Pläne zur Sanierung der Sportanlage werden konkreter

Bildtext einblenden
Die Sportanlage beim Fußballplatz in Teisendorf soll erneuert werden. (Foto: M. Konnert)

Teisendorf – Die Pläne für die Sanierung und teilweise Erneuerung der Sportanlage beim Teisendorfer Fußballplatz werden konkreter. Denn der Marktgemeinde wurde eine Förderung in Höhe von 360 000 Euro aus dem Investitionspakt zur Förderung von Sportstätten in Aussicht gestellt. Darüber wurde der Gemeinderat in seiner jüngsten Sitzung informiert.


Um die Mittel aus diesem Sonderprogramm des Freistaats auch wirklich zugewiesen zu bekommen, muss die Gemeinde jetzt bis Ende November einen Förderantrag mit der Maßnahmenplanung einreichen.

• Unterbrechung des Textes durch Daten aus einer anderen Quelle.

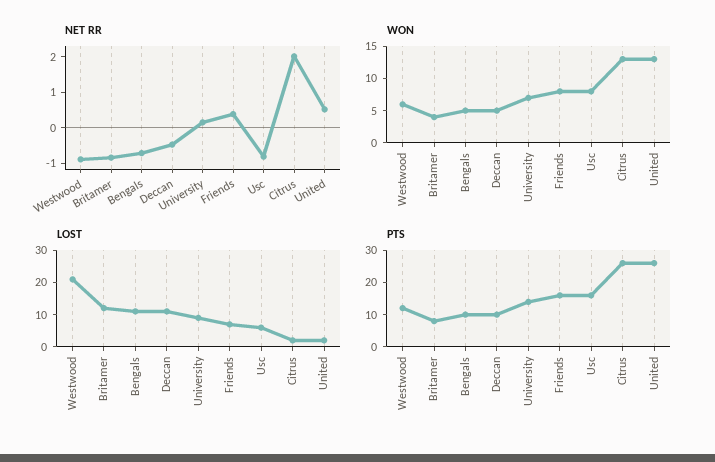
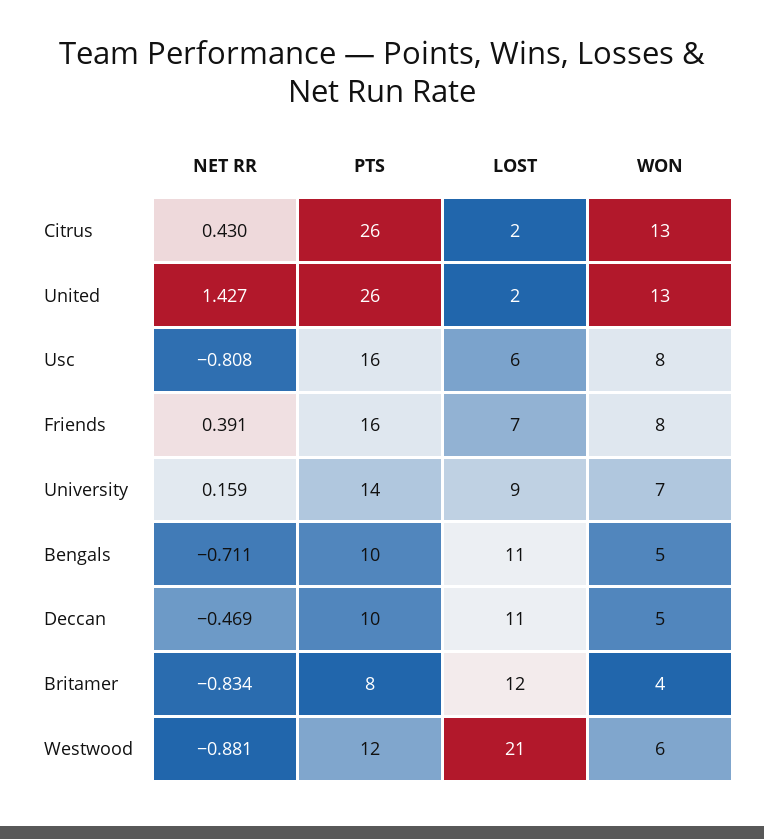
NET RR, Citrus: 2 -> 0.43
NET RR, United: 0.5 -> 1.427

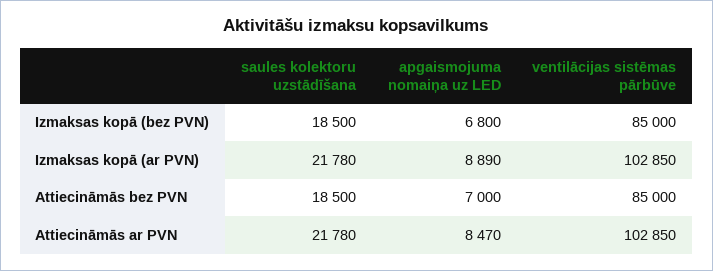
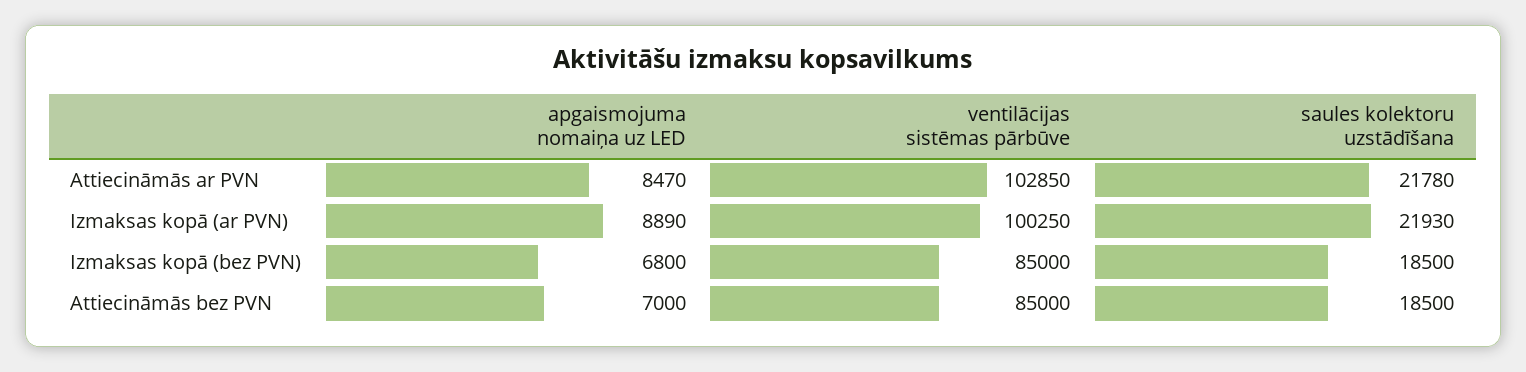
saules kolektoru uzstādīšana, Izmaksas kopā (ar PVN): 21780 -> 21930
ventilācijas sistēmas pārbūve, Izmaksas kopā (ar PVN): 102850 -> 100250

Das Ingenieurbüro Richter aus Freilassing war beauftragt worden, die Planungen inklusive Kostenberechnung zu erstellen.

Vorgesehen sind die Erneuerung und Verbreiterung der Tartanbahn auf sechs Bahnen, die Verlegung der Sportanlage einschließlich Rasenspielfeld um 1,22 Meter in Richtung Nordosten, die Erneuerung der Tribünenanlage und des Vorplatzes inklusiv der Schaffung von mehr Parkmöglichkeiten sowie die Ausstattung der Sportanlagen für Weit- und Dreisprung, Hochsprung, Stabhochsprung, Diskus- und Hammerwerfen sowie Kugelstoßen.

Die Sanierungsbedürftigkeit der in den 1980ern errichteten Tartanbahn stehe außer Frage, sagte Bürgermeister Thomas Gasser im Gemeinderat. Wenn eine solche Maßnahme ins Auge gefasst werde, dann sei auch die Erneuerung der Entwässerungsanlage inklusiv Rohrleitungen sinnvoll.

Durch die Sanierung und Erweiterung könnte man die Sportanlage in eine Wettkampfanlage Typ B aufwerten, die auch für die Austragung regionaler Wettkämpfe wie beispielsweise Bayerische Meisterschaften, geeignet sei, erklärte der Planer Andreas Schuler den Gemeinderäten. Zur Zeit entspricht die Anlage dem Typ C. Auch Gemeinderat Fritz Gasser (FWG) wies darauf hin, dass die Tartanbahn dringend erneuert und ausgebaut werden müsse. Um die guten Leistungen der Teisendorfer Leichtathleten halten zu können, seien optimale Trainings- und Wettkampfbedingungen sehr wichtig. Die inzwischen in die Jahre gekommene Anlage würde den hohen Anforderungen für Training und Wettbewerb der Topathletinnen und Athleten nicht mehr gerecht und mache auch die Nachwuchsarbeit nicht leichter.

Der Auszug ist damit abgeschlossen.